Mr Manning told reporters at the press conference, the university’s priority – in addition to supporting the ongoing police inquiry – is supporting the mental health of students and staff members.
Mental health counsellors were reportedly on the scene at Hagey Hall and other areas on-campus to assist those impacted by the attack.
“Our entire community is really concerned that this would happen here. It’s a big shock,” Mr Manning told reporters.
Emergency alert failures
The university’s emergency notification system WatSAFE, was tested on Wednesday, before the attack occurred. According to the student newspaper, one of WatSafe’s intended purposes is to alert community members about campus emergencies. However, several people complained that they didn’t receive an extremey delayed notification about the security breach.
A staff member, James M Skidmore shared a screenshot of a WatSAFE notification on Twitter, and captioned it: “The WatSAFE app’s first alert about the University of Waterloo #uwaterloo stabbing incident – about 90 minutes after I saw SWAT police run by me on campus.”
“Emergency communications @UWaterloo in the immediate aftermath of this horrific knife attack was a disaster. We received no messaging on the “WatSAFE app” - which was apparently tested *earlier today* before the attack,” another professor, Emmett Macfarlane tweeted.
He also decried the lack of coordinated communication from the university in the aftermath of the attack, reporting that several graduate students said “that they never received *any* notification that there was an attack on campus”.
“Had they not been on Twitter, they’d still not know anything had even happened,” Mr Macfarlane wrote.
When asked about the emergency notification system failures, Mr Manning told reporters: “We need to take a look again at our emergency notifications systems, of course.
“In any incident, the first thought for anybody involved is the immediate preservation of life and the security response, which is where the focus was today.”
‘Everything feels very unsafe’
While police have not commented on the attacker’s motive, academics and faculty members at the University of Waterloo have expressed their concerns that the gender issues class was targeted.

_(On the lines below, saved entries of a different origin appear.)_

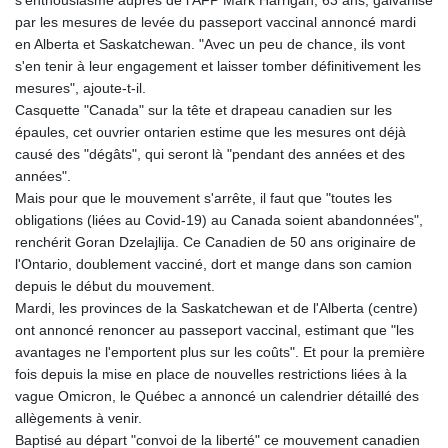
par les mesures de levée du passeport vaccinal annoncé mardi
en Alberta et Saskatchewan. "Avec un peu de chance, ils vont
s'en tenir à leur engagement et laisser tomber définitivement les
mesures", ajoute-t-il.
Casquette "Canada" sur la tête et drapeau canadien sur les
épaules, cet ouvrier ontarien estime que les mesures ont déjà
causé des "dégâts", qui seront là "pendant des années et des
années".
Mais pour que le mouvement s'arrête, il faut que "toutes les
obligations (liées au Covid-19) au Canada soient abandonnées",
renchérit Goran Dzelajlija. Ce Canadien de 50 ans originaire de
l'Ontario, doublement vacciné, dort et mange dans son camion
depuis le début du mouvement.
Mardi, les provinces de la Saskatchewan et de l'Alberta (centre)
ont annoncé renoncer au passeport vaccinal, estimant que "les
avantages ne l'emportent plus sur les coûts". Et pour la première
fois depuis la mise en place de nouvelles restrictions liées à la
vague Omicron, le Québec a annoncé un calendrier détaillé des
allègements à venir.
Baptisé au départ "convoi de la liberté" ce mouvement canadien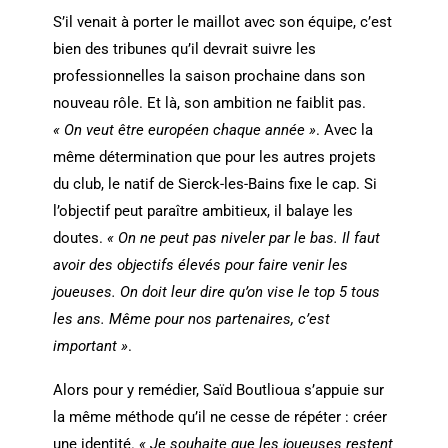
S’il venait à porter le maillot avec son équipe, c’est
bien des tribunes qu’il devrait suivre les
professionnelles la saison prochaine dans son
nouveau rôle. Et là, son ambition ne faiblit pas.
« On veut être européen chaque année »
. Avec la
même détermination que pour les autres projets
du club, le natif de Sierck-les-Bains fixe le cap. Si
l’objectif peut paraître ambitieux, il balaye les
doutes.
« On ne peut pas niveler par le bas. Il faut
avoir des objectifs élevés pour faire venir les
joueuses. On doit leur dire qu’on vise le top 5 tous
les ans. Même pour nos partenaires, c’est
important »
.
Alors pour y remédier, Saïd Boutlioua s’appuie sur
la même méthode qu’il ne cesse de répéter : créer
une identité.
« Je souhaite que les joueuses restent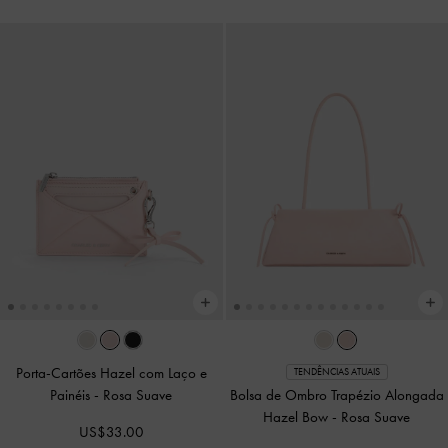
Porta-Cartões Hazel com Laço e
TENDÊNCIAS ATUAIS
Painéis
-
Rosa Suave
Bolsa de Ombro Trapézio Alongada
Hazel Bow
-
Rosa Suave
US$33.00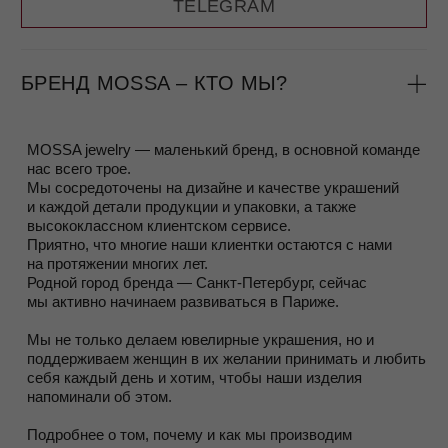
позолотой
(или без)
Подробнее о том, как мы производим украшения,
вы можете прочитать в разделе
О нас.
ПРОГРАММА ЛОЯЛЬНОСТИ
Быть постоянным клиентом бренда не только приятно (и
для нас тоже), но и выгодно.
Программа лояльности работает довольно просто – во
время оплаты заказа, вы сканируете QR- код, который
открывает чат в Telegram и за несколько простых шагов
вас регистрирует.
При регистрации в программе лояльности вы сразу
получаете 500 бонусных рублей.
С первой покупки вам присваивается статус
Silver
, и с
каждой следующей покупки начисляются бонусы —
процент от суммы:
Silver (0–30 000 ₽) —
3%
/
Gold (30 000–100 000 ₽) —
5%
/Red (от 100 000 ₽) —
10%
/ Femme Fatale (от 300 000 ₽)
—
15%
За 7 дней до вашего дня рождения мы дарим
1000
рублей на украшения
.
Более подробно ознакомиться с условиями Программы
можно на странице
Программа Лояльности
ЗАРЕГИСТРИРОВАТЬСЯ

Politics professor at Arcadia University tweeted: “Earlier today, a man burst into a classroom at the University of Waterloo and demanded to know what the course was about. He then drew two knives from his jacket and began to stab the prof. The course was Philosophy of Gender.”
An associate professor at the University of Waterloo, Aimée Morrison tweeted that, if it is true the class was singled out because of its topic, “then this is an ideologically driven hate crime. And it will need to be addressed as such.”